#### PROBLEM SET
(1) In the article about Don's songwriting with Christy Dignam, list every song named by title.
(2) Carry on the article about Don and Christy Dignam's solo album, picking up after its final sentence.

#### SELECTED EXCERPT
It hasn’t all been easy, breezy, ‘The Good Life’ country living for Don however. He’s been busy too.

Among the most recent projects of which he’s most proud is his work on Aslan frontman Christy Dignam’s first solo album ‘The Man Who Stayed Alive’.

Christy is someone Don had worked with before, penning the band’s number one hit ‘Too Late For Hallelujah’, a track that appeared on their 2012 album ‘Nudie Books & Frenchies’.

The pair then had a top five hit with ‘Catch Your Fall’ (2013), before teaming up again to compose this moving collection of songs at Mescall’s Quivvy studio, and Christy’s kitchen back home in Dublin.

The recording is all the more poignant given that Christy is currently battling terminal cancer.

What they produced, critics consider, is a “legacy” album, and among the best work the Aslan frontman has ever delivered.

“[Christy] called me out of the blue one day and said he had a bucket list of things to do. One of those was to produce a solo album.”

Covid and subsequent lockdowns scuppered the initial opportunities to work together.

But what it afforded both men was a series of truncated phonecalls, from which, almost like a biographer, Don scripted a series of songs he felt best reflected Christy’s creative impulse.

When they did get to recording, and as Christy’s health worsened, Don would move a makeshift studio to Dublin where, at a kitchen table, he’d tap into a “magical hour” of where the singer was at his vibrant best between the tolls of energy sapping chemo treatments.

The album is imbued with life-lived as one of Ireland’s best-loved entertainers - an ode to his musical influences, and a middle-finger to those who might have written him off all too soon.

Among the tracks recorded is a cover of Leonard Cohen’s classic ‘So Long, Marieanne’.

“It certainly was an unusual way to make a record,” reflects Don, who says even the name of the album ‘The Man Who Stayed Alive’ is a defiant trumpet against death itself.

#### EXTRACTED RECORDS
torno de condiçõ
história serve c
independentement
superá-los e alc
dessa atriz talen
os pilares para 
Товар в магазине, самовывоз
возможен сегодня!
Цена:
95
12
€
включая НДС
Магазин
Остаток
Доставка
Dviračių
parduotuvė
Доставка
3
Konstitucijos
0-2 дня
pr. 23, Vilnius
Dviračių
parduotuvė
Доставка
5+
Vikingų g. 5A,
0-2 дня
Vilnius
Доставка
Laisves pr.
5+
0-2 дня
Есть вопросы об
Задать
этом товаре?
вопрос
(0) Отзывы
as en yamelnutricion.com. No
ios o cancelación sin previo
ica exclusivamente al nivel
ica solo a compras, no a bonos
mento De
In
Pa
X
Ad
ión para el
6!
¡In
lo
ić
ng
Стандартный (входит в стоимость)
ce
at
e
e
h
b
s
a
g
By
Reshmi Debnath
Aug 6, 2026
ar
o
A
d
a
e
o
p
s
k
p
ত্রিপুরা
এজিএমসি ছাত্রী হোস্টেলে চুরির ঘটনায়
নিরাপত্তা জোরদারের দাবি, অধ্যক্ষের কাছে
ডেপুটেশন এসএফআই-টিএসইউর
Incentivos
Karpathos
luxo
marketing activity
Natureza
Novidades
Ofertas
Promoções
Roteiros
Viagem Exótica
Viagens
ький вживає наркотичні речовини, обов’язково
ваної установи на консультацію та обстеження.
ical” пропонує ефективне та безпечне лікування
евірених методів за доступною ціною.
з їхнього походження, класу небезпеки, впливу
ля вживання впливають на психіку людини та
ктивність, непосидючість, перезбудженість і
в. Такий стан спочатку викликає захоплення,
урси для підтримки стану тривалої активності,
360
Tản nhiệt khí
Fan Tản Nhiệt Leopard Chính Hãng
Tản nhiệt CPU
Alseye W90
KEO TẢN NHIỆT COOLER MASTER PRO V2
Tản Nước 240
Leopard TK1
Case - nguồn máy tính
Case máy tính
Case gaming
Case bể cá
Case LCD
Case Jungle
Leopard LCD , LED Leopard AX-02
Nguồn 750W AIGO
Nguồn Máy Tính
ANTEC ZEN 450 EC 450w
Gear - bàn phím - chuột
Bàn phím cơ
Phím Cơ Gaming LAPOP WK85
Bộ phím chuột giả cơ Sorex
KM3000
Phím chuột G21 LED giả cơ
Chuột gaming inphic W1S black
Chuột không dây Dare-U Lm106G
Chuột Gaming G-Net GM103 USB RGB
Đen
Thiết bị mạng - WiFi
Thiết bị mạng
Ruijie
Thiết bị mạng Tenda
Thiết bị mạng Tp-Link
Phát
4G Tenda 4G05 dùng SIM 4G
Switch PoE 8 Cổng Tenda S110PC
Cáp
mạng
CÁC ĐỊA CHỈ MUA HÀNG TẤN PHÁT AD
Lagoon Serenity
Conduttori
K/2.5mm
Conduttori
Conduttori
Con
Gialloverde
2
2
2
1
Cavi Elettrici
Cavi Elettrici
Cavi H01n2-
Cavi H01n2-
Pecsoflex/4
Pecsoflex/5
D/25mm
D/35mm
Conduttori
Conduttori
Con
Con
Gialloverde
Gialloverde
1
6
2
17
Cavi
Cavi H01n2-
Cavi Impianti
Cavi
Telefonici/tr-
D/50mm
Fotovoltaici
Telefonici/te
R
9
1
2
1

#### ANSWERS BY ITEM
(1)
- Too Late For Hallelujah
- Catch Your Fall
- So Long, Marieanne

(2)
“He’s not in anyway looking at his own mortality. He’s a fighter. That’s the one thing you can say about Christy. He lived a very rock n’ roll lifestyle. I can say the same about myself. I wasn’t exactly saintly, living over a [Molly Malone’s] in North London for a certain amount of years with The Pogues. So there are elements of myself in there as well I suppose.”

Don himself boasts a career that reads like a roadmap of ‘who’s who’ in the industry. He has worked with everyone from Rascal Flatts to Geri Halliwell, Paul McCartney, Nick Mason, Albert Lee, as well as Backstreet Boys, Frances Black, Cliff Richard, Sharon Corr and Richie Havens to name but a few.

Individually his own compositions have amassed almost 20 million hits and counting on various social media platforms.

Don will play songs from his own number one selling album ‘Lighthouse Keeper’ (2018) at The Orchard Bar in Drumalee on Friday, December 3, 2021, at 8.30pm. Tickets, priced at €25, are available from Multisound Cavan.

It’ll be Don’s first live performance in almost two years and among the songs he’ll perform is ‘The Last Song (Song for Jim)’ - a story about true love, loss and the kindness of strangers that has been re-released with the hope of raising funds for dementia-specific supports and services.

Again, it was a strange journey of synchronicity that brought retired County Cork builder Jim Colbert, his loving wife Caroline, and Don Mescall together.

Having listened to emotionally charged ‘The Last Song’ one dark March evening, it was Caroline who reached out to Don to say thank you for creating such a wonderful song. Not expecting a reply, she was dumbstruck when the songwriter replied. What happened next was a form of divine intervention.

“They’re wonderful people, and it’s a wonderful charity,” says Don, who invited Caroline to visit Quivvy Church, after which he offered to re-record the song and make it available for release to help raise awareness of the work carried out by the Alzheimer Society of Ireland (ASI).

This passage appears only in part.